Charles Brobst Premium Member almost 13 years ago
First we invest in America.
hotdogger almost 13 years ago
Scott was right. The $2.4B would have spent on a high speed rail line that Florida would have had to maintain on its own. Kind of like somebody giving you an elephant as a pet. They won’t be the ones cleaning up after it.
SpicyNacho Premium Member almost 13 years ago
Rockngolfer, why should federal money pay for any of your local passenger rail?
mspeer almost 13 years ago
Why shouldn’t federal money pay part of intercity passenger rail? They pay for your highway upkeep and subsidize truckers.
mspeer almost 13 years ago
Rick Scott rejected federal money that was already allocated for a high-speed rail project, and that money went to another state. No federal money was saved. He cost Florida an estimated 100,00 potential jobs. If Florida can’t afford to pay upkeep on a new state-owned high-speed railway, why on earth are we paying for upkeep on a privately-owned CSX freight line that runs the same route?
jwetherson almost 13 years ago
Why would the government spend millions of dollars to build a huge dam in the middle of a desert? What use was that??
benbrilling almost 13 years ago
Why worry, America is on the cutting edge and leads the world in the category of LOW speed rail.
dfowensby almost 13 years ago
google this: the hrt (norfolk va) tide light rail is estimated to cost $2 per ticket with local and fed “funds” to subsidize the $22 balance, per rider, per one-way trip. what a deal. i personnally know of No One who plans to use this barrel of pork. oh yeah: itś all of SEVEN miles long.

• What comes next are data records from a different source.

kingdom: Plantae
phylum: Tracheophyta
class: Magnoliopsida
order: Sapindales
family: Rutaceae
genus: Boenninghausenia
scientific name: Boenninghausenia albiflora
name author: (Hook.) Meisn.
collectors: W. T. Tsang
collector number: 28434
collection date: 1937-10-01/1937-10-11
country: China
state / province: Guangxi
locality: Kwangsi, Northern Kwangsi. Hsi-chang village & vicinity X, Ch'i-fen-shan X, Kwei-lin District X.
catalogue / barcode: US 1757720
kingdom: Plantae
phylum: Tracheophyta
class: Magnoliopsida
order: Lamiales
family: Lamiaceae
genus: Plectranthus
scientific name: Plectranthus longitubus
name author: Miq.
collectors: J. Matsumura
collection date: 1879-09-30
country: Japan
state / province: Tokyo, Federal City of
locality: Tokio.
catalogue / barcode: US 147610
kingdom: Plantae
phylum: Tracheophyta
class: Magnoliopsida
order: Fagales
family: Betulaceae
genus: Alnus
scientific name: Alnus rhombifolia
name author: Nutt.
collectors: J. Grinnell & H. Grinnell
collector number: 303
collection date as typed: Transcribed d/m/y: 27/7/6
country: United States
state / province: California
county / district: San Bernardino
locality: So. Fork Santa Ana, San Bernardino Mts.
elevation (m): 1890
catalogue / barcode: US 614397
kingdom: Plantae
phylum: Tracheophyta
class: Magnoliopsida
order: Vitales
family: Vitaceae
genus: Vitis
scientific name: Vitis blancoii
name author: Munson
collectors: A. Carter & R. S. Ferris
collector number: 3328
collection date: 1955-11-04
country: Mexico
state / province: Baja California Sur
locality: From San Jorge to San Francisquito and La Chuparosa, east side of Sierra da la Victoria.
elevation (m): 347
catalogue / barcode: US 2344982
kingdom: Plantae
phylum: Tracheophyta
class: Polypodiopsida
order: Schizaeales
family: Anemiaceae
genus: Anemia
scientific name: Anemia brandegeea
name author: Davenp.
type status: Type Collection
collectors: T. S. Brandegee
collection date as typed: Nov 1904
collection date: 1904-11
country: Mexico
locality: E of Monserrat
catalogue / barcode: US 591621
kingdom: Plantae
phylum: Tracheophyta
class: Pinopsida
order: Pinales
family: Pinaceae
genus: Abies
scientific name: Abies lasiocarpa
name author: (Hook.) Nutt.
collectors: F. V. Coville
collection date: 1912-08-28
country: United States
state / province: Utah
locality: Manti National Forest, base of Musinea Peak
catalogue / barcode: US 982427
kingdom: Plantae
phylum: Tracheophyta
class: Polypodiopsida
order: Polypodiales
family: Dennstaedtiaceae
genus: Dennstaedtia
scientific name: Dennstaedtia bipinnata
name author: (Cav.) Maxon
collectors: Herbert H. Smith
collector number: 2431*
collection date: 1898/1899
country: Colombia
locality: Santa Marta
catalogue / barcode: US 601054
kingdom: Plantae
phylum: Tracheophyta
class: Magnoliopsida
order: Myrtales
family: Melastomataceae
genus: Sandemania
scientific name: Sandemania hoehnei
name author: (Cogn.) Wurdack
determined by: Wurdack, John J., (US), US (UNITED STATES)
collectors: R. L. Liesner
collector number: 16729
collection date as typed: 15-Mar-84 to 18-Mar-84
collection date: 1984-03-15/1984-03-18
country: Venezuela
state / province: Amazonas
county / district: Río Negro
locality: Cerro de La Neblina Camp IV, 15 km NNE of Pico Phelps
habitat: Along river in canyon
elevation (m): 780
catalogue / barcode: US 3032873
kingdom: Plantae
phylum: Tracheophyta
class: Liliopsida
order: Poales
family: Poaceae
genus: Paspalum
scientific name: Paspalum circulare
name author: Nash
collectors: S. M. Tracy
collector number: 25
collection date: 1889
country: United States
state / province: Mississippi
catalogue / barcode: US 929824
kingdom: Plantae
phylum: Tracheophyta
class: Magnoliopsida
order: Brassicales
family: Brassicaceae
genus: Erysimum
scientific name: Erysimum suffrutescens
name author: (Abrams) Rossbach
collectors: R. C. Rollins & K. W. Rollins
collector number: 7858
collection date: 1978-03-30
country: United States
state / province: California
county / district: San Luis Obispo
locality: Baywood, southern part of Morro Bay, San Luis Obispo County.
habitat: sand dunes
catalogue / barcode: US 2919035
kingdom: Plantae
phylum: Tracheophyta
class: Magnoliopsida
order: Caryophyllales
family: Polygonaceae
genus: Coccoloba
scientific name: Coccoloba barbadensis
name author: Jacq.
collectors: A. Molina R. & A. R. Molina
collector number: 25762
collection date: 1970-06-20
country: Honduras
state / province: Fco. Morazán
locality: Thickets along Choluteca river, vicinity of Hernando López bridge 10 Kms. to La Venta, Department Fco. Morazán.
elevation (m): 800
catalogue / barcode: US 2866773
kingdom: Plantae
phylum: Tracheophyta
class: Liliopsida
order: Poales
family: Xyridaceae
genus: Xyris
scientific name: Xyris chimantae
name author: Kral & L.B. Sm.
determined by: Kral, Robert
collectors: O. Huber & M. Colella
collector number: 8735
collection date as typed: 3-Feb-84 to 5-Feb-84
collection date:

Nebulous Premium Member almost 13 years ago
The people of Florida voted and said they wanted the High Speed Rail. The Feds said okay and put up a ton of money. Rick Scott said that if he were elected he would make jobs for Florida, so then he turned down the money that would create jobs in building the High Speed Rail. and laid off a further bunch of government workers and somehow this is putting more people in Florida to work.Remember, RS is the guy who was either too incompetent to realize that the Health Care Company that he was running was bilking Medicare out of billions of dollars, or he’s a crook.
pirate227 almost 13 years ago
Idiots want the space program but, don’t want to pay for it.
wolfhoundblues1 almost 13 years ago
Taggart Trans Continental
PAULHARVEY almost 13 years ago
The good people of FLA, and the Gov, Scott said no to the money, so where did it go? Fools in Mich convinced our Gov to take money and to match money, which we don’t have, to make work jobs for unions to upgrade tracks from Ann Arbor to Kalamazoo, less then 150 miles, for a High Speed Rail we don’t need, we don’t use, and we don’t have money for anyhow anyway, talk about a track to nowhere, this is a track to nowhere, nowhere fast? I don’t think so. Just one man’s opinion.
Josephus79 almost 13 years ago
This is an allegory for the administration if there ever was one.
fritzoid Premium Member almost 13 years ago
That’s true, KG, but Detroit doesn’t wait for all the cars on the road to wear out before making new ones. Even if it was just a question of building new shuttles from the old plans rather than redesigning them from the ground up, it’d have been a lot cheaper than will prove our inevitable realization that we’re now without something important and having to start from scratch.